Being a sub-editor, she wanted to get out a red pen and put a comma after "Marry me". Still, it worked out okay - they're now happily married.

At 7:49 PM , Blogger Becky Willis Motew said...

Wow, great story, Mark! He must have been pretty confident of her answer. Wonder how she likes it every day.

At 12:33 AM , Anonymous brittany said...

the author of this article seems extremely bitter.

First and foremost, there are probably a lot of people out there that can not explain their reasoning for getting a tattoo, expect for they just simply wanted one. However, there are many more than can give you an upfront straight answer to this question. Like, a lot of people like to get a tattoo to remind them of some stage in their life or to help them remember something special or important that has happened to them. Others get tattoos to express love or feelings about something. While many others get tattoos to remember loved ones or someone they have lost. Also some people just simply like the art of tattooing and think of tattoos as an accessory like a piece of jewelry or something to that effect. While others get tattoos to show that they belong to a certain group or organization.

In conclusion, people get tattoos for various reasons and most of them have nothing to do with being a hoodlum or a out of control, bad, stealing, person. So the next time you see someone with a tattoo, try not to judge them. Their tattoo more than likely represents something special or important that has happened in their life and you should not judge them. Like Thumper's mother said, if you don't have anything nice to say don't say anything at all.
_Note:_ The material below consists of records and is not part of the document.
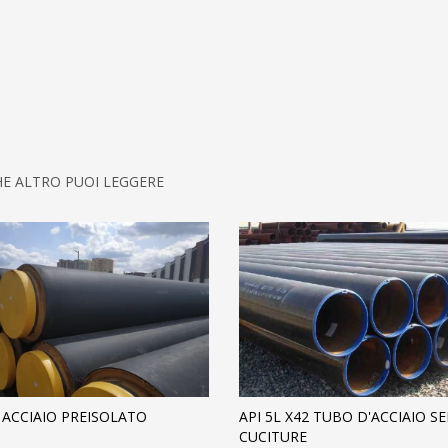
HE ALTRO PUOI LEGGERE
 ACCIAIO PREISOLATO
API 5L X42 TUBO D'ACCIAIO S
CUCITURE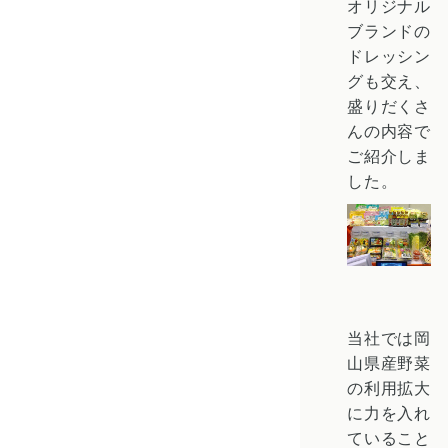
オリジナル
ブランドの
ドレッシン
グも交え、
盛りだくさ
んの内容で
ご紹介しま
した。
当社では岡
山県産野菜
の利用拡大
に力を入れ
ていること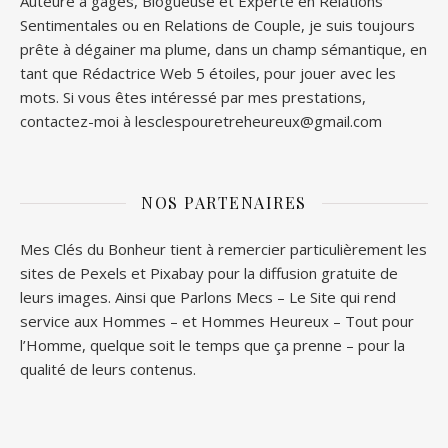
Auteure à gages, Blogueuse et Experte en Relations
Sentimentales ou en Relations de Couple, je suis toujours
prête à dégainer ma plume, dans un champ sémantique, en
tant que Rédactrice Web 5 étoiles, pour jouer avec les
mots. Si vous êtes intéressé par mes prestations,
contactez-moi à lesclespouretreheureux@gmail.com
NOS PARTENAIRES
Mes Clés du Bonheur tient à remercier particulièrement les
sites de
Pexels
et
Pixabay
pour la diffusion gratuite de
leurs images. Ainsi que
Parlons Mecs
– Le Site qui rend
service aux Hommes – et
Hommes Heureux
– Tout pour
l’Homme, quelque soit le temps que ça prenne – pour la
qualité de leurs contenus.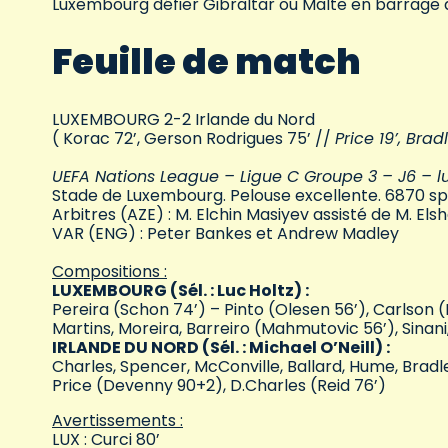
Luxembourg défier Gibraltar ou Malte en barrage
Feuille de match
LUXEMBOURG 2-2 Irlande du Nord
( Korac 72’, Gerson Rodrigues 75’ //
Price 19’, Brad
UEFA Nations League – Ligue C Groupe 3 – J6 – lu
Stade de Luxembourg. Pelouse excellente. 6870 sp
Arbitres (AZE) : M. Elchin Masiyev assisté de M. El
VAR (ENG) : Peter Bankes et Andrew Madley
Compositions :
LUXEMBOURG (Sél. : Luc Holtz) :
Pereira (Schon 74’) – Pinto (Olesen 56’), Carlson (
Martins, Moreira, Barreiro (Mahmutovic 56’), Sinan
IRLANDE DU NORD (Sél. : Michael O’Neill) :
Charles, Spencer, McConville, Ballard, Hume, Bradle
Price (Devenny 90+2), D.Charles (Reid 76’)
Avertissements :
LUX : Curci 80’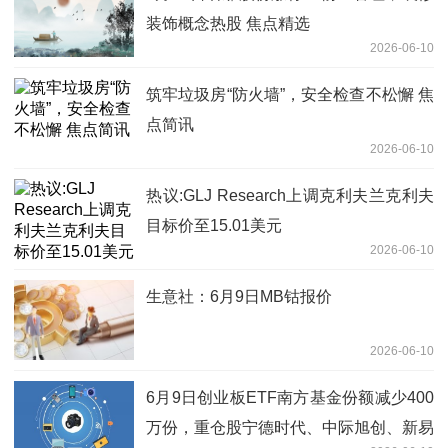
装饰概念热股 焦点精选
2026-06-10
筑牢垃圾房“防火墙”，安全检查不松懈 焦
点简讯
2026-06-10
热议:GLJ Research上调克利夫兰克利夫
目标价至15.01美元
2026-06-10
生意社：6月9日MB钴报价
2026-06-10
6月9日创业板ETF南方基金份额减少400
万份，重仓股宁德时代、中际旭创、新易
At 8:17 AM , Blogger Becky Willis Motew said...

Hey Brittany, you might be right about Thumper's mother and I thought hard about saying anything. But that's the fun of having the blog--I get to say what I think.

I never doubted the sincerity of the tattoo-getter.

That was not the issue.

Thanks for your opinion, though. I appreciate it.
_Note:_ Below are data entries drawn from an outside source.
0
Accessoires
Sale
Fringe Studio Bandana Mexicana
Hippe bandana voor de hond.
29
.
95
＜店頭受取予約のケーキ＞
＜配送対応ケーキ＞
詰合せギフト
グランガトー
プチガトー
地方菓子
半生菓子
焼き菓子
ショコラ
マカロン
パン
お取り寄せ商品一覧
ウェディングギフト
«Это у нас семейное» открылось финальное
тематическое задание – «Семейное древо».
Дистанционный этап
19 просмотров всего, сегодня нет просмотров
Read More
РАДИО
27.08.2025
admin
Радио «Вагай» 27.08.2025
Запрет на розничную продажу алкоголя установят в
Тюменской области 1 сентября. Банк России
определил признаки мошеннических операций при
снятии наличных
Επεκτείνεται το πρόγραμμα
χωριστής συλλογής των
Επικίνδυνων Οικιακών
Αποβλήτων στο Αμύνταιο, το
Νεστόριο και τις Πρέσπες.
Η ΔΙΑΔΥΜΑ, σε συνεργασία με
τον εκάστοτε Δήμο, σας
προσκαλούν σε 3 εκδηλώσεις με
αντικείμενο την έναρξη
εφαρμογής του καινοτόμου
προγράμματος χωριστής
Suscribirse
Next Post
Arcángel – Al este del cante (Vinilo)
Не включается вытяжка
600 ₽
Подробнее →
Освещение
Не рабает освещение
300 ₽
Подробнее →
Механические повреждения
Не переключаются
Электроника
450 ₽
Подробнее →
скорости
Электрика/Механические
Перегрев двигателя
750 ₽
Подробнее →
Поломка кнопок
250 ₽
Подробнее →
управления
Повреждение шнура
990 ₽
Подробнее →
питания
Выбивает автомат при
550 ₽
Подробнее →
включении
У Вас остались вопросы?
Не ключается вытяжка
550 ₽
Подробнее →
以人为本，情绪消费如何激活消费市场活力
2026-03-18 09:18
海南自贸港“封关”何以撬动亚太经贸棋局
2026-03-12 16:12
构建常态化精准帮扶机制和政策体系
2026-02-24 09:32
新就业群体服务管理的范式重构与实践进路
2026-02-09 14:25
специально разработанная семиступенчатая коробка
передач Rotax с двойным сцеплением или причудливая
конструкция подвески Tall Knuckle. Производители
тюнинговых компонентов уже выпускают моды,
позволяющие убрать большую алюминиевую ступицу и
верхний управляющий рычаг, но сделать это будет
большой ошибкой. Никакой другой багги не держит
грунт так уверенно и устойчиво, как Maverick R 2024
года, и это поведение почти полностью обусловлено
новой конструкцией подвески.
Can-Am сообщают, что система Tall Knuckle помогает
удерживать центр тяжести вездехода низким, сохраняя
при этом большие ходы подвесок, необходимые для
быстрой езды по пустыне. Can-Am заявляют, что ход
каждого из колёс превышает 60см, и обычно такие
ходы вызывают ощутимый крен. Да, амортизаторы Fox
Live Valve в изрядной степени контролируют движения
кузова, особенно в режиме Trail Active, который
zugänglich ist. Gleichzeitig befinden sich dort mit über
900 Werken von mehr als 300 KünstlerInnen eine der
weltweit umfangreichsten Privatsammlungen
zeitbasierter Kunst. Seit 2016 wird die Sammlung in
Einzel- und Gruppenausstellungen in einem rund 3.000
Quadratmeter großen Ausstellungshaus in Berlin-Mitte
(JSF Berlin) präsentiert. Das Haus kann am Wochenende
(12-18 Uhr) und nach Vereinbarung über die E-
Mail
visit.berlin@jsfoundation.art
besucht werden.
At 3:25 PM , Anonymous Anonymous said...

Ah, I wouldn't go so far as to say the writer is bitter. But it does read as close minded an condescending. Many people consider it a form of art. I am a tattoo artist and have converted after being a mainstream artist for most of my life. Mainstream art is a joke. It realy is. With the advent of ultra modernism and contemporary, there is no love for traditional imagery. Except the genre of tattoo. It is ART, plain and simple, though obviously not for everyone.
As far as 'how is that going to look when you're 50, 60, 70, etc...' well, face it: None of us look too hot at that age. If the skin is saggy enough to ruin the tattoo, no one wants to look at it anyway so where's the harm?
I take it back. The writer does sound a little bitter, or at least, not very gracious when it comes to tolerating things beyond her grasp.

At 9:39 AM , Blogger Becky Willis Motew said...

You're certainly right, anon, that I don't get it.

And you ask where's the harm? It's the difference between being old and saggy and old and saggy and a laughingstock.

Again, it's my opinion.

It's the permanence of it that is bad in my view, not the "art."